● **DESCRIPTION OF THE TASK**: Copy each of the lines below word for word, leaving out the pictures.

● **INPUT FOR THIS TASK**:
━━━━

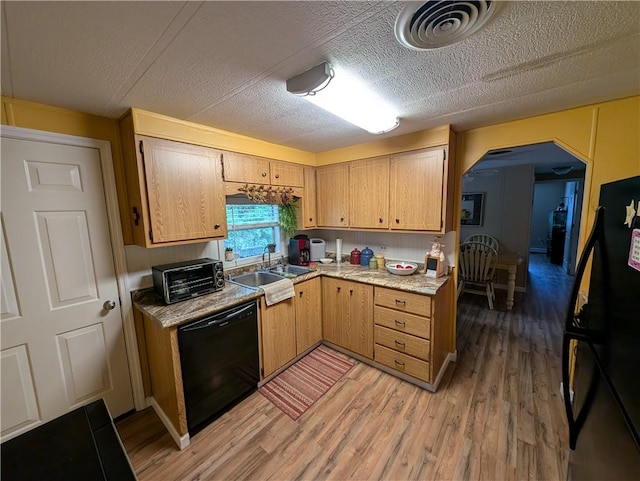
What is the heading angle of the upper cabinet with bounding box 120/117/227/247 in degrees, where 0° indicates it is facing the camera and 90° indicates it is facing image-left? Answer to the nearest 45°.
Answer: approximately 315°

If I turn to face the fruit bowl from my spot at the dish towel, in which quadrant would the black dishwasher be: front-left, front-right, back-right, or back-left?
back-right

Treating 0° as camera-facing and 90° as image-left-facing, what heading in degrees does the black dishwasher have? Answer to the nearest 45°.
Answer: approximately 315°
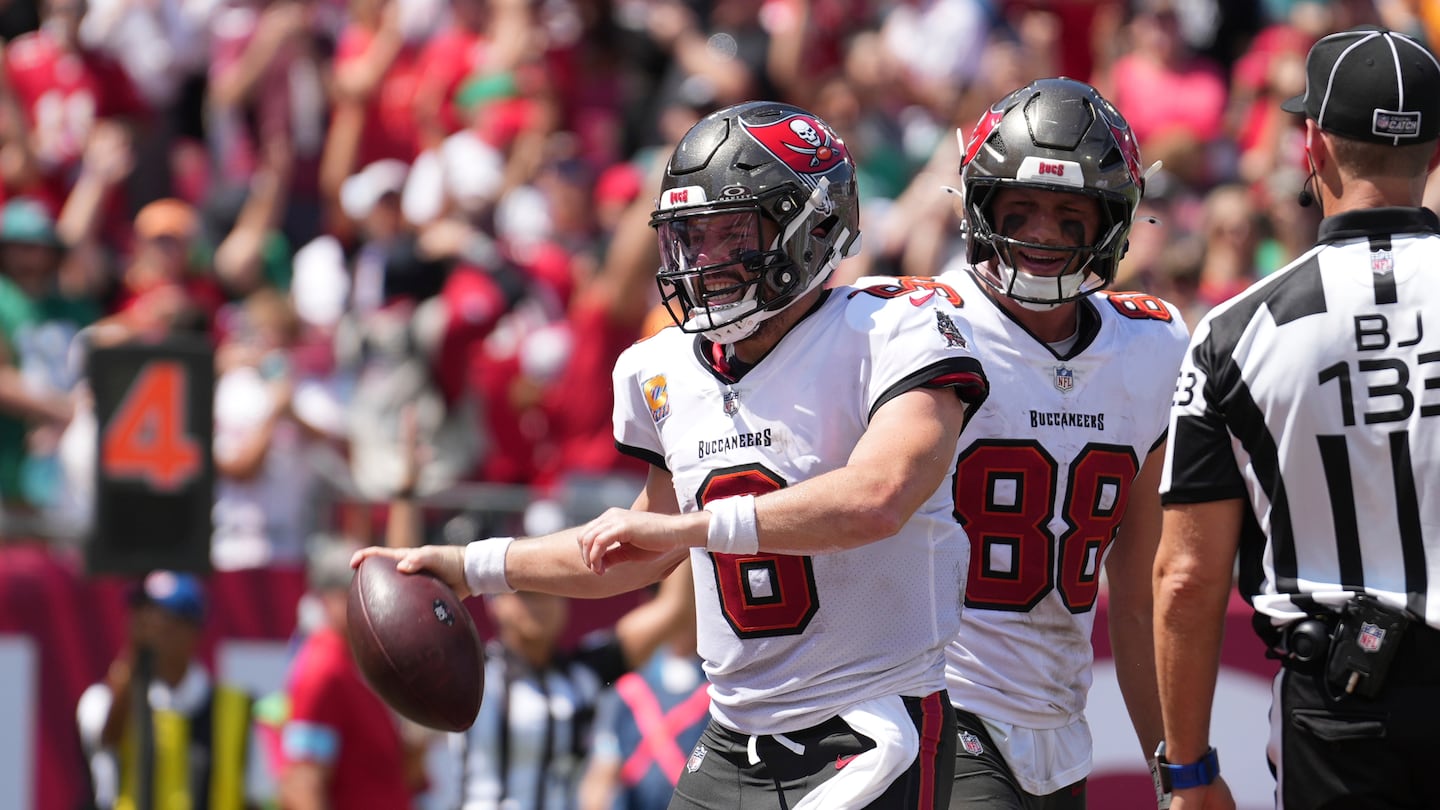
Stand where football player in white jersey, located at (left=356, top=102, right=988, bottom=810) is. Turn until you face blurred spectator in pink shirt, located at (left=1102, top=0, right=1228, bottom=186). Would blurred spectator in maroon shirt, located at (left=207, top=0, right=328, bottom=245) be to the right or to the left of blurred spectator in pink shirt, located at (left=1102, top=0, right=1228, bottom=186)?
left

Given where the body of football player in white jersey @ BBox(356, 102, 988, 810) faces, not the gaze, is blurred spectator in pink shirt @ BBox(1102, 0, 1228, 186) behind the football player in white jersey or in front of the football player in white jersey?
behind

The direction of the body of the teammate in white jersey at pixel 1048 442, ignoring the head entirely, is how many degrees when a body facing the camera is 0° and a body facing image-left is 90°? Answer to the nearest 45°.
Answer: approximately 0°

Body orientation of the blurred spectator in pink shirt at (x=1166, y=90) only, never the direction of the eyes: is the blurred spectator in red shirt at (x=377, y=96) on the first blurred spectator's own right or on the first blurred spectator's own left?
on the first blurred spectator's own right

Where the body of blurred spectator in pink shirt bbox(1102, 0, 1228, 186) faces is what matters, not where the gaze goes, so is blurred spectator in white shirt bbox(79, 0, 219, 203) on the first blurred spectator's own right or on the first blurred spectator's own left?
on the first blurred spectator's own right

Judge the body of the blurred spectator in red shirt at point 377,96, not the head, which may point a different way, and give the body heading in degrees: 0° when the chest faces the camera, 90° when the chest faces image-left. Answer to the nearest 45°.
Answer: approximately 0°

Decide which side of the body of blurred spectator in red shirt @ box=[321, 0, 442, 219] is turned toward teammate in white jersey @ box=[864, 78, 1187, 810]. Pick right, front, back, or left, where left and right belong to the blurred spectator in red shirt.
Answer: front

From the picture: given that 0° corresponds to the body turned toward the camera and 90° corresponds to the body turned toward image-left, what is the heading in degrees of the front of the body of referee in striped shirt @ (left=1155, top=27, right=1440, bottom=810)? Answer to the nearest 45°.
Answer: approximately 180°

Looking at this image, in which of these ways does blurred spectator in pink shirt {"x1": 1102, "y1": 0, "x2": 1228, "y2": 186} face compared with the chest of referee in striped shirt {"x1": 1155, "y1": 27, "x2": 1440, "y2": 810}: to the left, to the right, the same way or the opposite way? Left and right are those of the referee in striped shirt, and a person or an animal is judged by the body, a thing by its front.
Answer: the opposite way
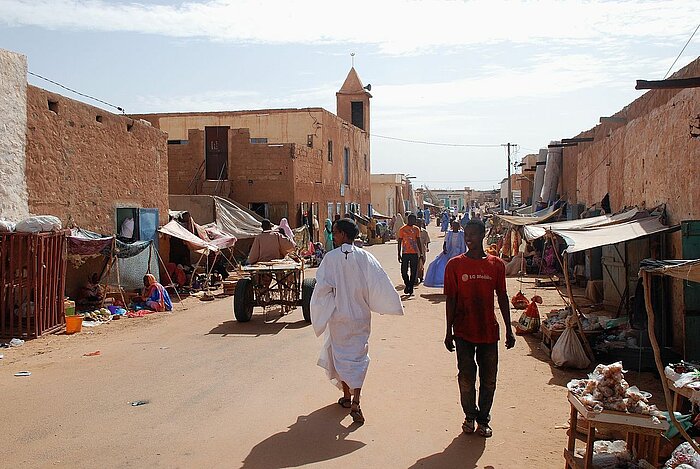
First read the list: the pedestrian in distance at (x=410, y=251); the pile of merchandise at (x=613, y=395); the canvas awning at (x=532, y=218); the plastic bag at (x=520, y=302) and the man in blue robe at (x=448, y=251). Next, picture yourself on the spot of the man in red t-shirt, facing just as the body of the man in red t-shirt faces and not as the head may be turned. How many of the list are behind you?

━━━━

● **COMPLETED TASK**:
What is the heading angle of the upper cabinet with bounding box 120/117/227/247 in degrees, where 0° indicates it is facing the camera and 90° indicates it is facing image-left? Answer to the nearest 45°.
Answer: approximately 315°

If I turn to face the fruit bowl from my spot at the dish towel, in which quadrant would the black dishwasher be: front-left, front-right, back-right, or back-left?
back-right

Treating 0° as camera-facing and 90° as image-left-facing, what heading in degrees does the black dishwasher have? Answer to the nearest 45°.
Answer: approximately 315°
Stand where football player in white jersey, located at (left=356, top=102, right=988, bottom=810) is. Turn until you face blurred spectator in pink shirt, located at (left=1102, top=0, right=1228, bottom=186). Would blurred spectator in maroon shirt, located at (left=207, top=0, right=328, bottom=245) be to the right or to the left of blurred spectator in pink shirt, located at (left=1102, top=0, right=1228, bottom=186)?
left

Given where the body of football player in white jersey @ BBox(356, 102, 988, 810) faces, not the gaze, is blurred spectator in pink shirt @ BBox(1102, 0, 1228, 186) behind the football player in white jersey or in front of the football player in white jersey?
behind

The direction of the body of the teammate in white jersey at pixel 1048 442, ignoring the head entirely, is how many degrees when a body facing the camera is 0° and a body facing image-left is 90°? Answer to the nearest 45°.
Answer: approximately 0°

Body orientation of the blurred spectator in pink shirt at (x=1166, y=90) only, never the direction of the eyes: is the blurred spectator in red shirt at (x=377, y=96) on the first blurred spectator's own right or on the first blurred spectator's own left?
on the first blurred spectator's own right

Where the body of blurred spectator in pink shirt bbox(1102, 0, 1228, 186) faces is what matters, not where the gaze goes, so is blurred spectator in white shirt bbox(79, 0, 219, 203) on the first blurred spectator's own right or on the first blurred spectator's own left?
on the first blurred spectator's own right

Judge the body of the blurred spectator in red shirt at point 377,96, not the head, which may point a different way, and give the body heading in degrees: 0° when the chest faces the camera, 90° when the chest faces image-left. Answer to the nearest 45°.
Answer: approximately 0°

Decide which side of the body of blurred spectator in red shirt @ box=[321, 0, 442, 219] is turned toward teammate in white jersey @ box=[864, 78, 1187, 810]. Pick right, front, back, or left, where left and right belong to the blurred spectator in red shirt.
Answer: front

From the picture: given that 0° corresponds to the body turned toward the camera and 90° corresponds to the body turned toward image-left, what is the heading in degrees of the front of the body of referee in striped shirt @ (left=1155, top=27, right=1440, bottom=810)? Answer to the nearest 45°.
Answer: approximately 180°

Looking at this image, in which of these ways does blurred spectator in pink shirt {"x1": 1102, "y1": 0, "x2": 1228, "y2": 186} face compared with the chest of referee in striped shirt {"x1": 1155, "y1": 27, "x2": 1440, "y2": 810}: to the left, to the right, the same way or the opposite way? Left and right are those of the referee in striped shirt, and a person or an animal is judged by the body, a thing by its front.
Answer: the opposite way
First read the list: the pedestrian in distance at (x=410, y=251); the pile of merchandise at (x=613, y=395); the canvas awning at (x=532, y=218); the plastic bag at (x=520, y=302) and the man in blue robe at (x=448, y=251). Next, picture yourself on the spot of the man in red t-shirt, facing just as the body of the man in red t-shirt faces and not as the head may be turned. How many of the list are behind you?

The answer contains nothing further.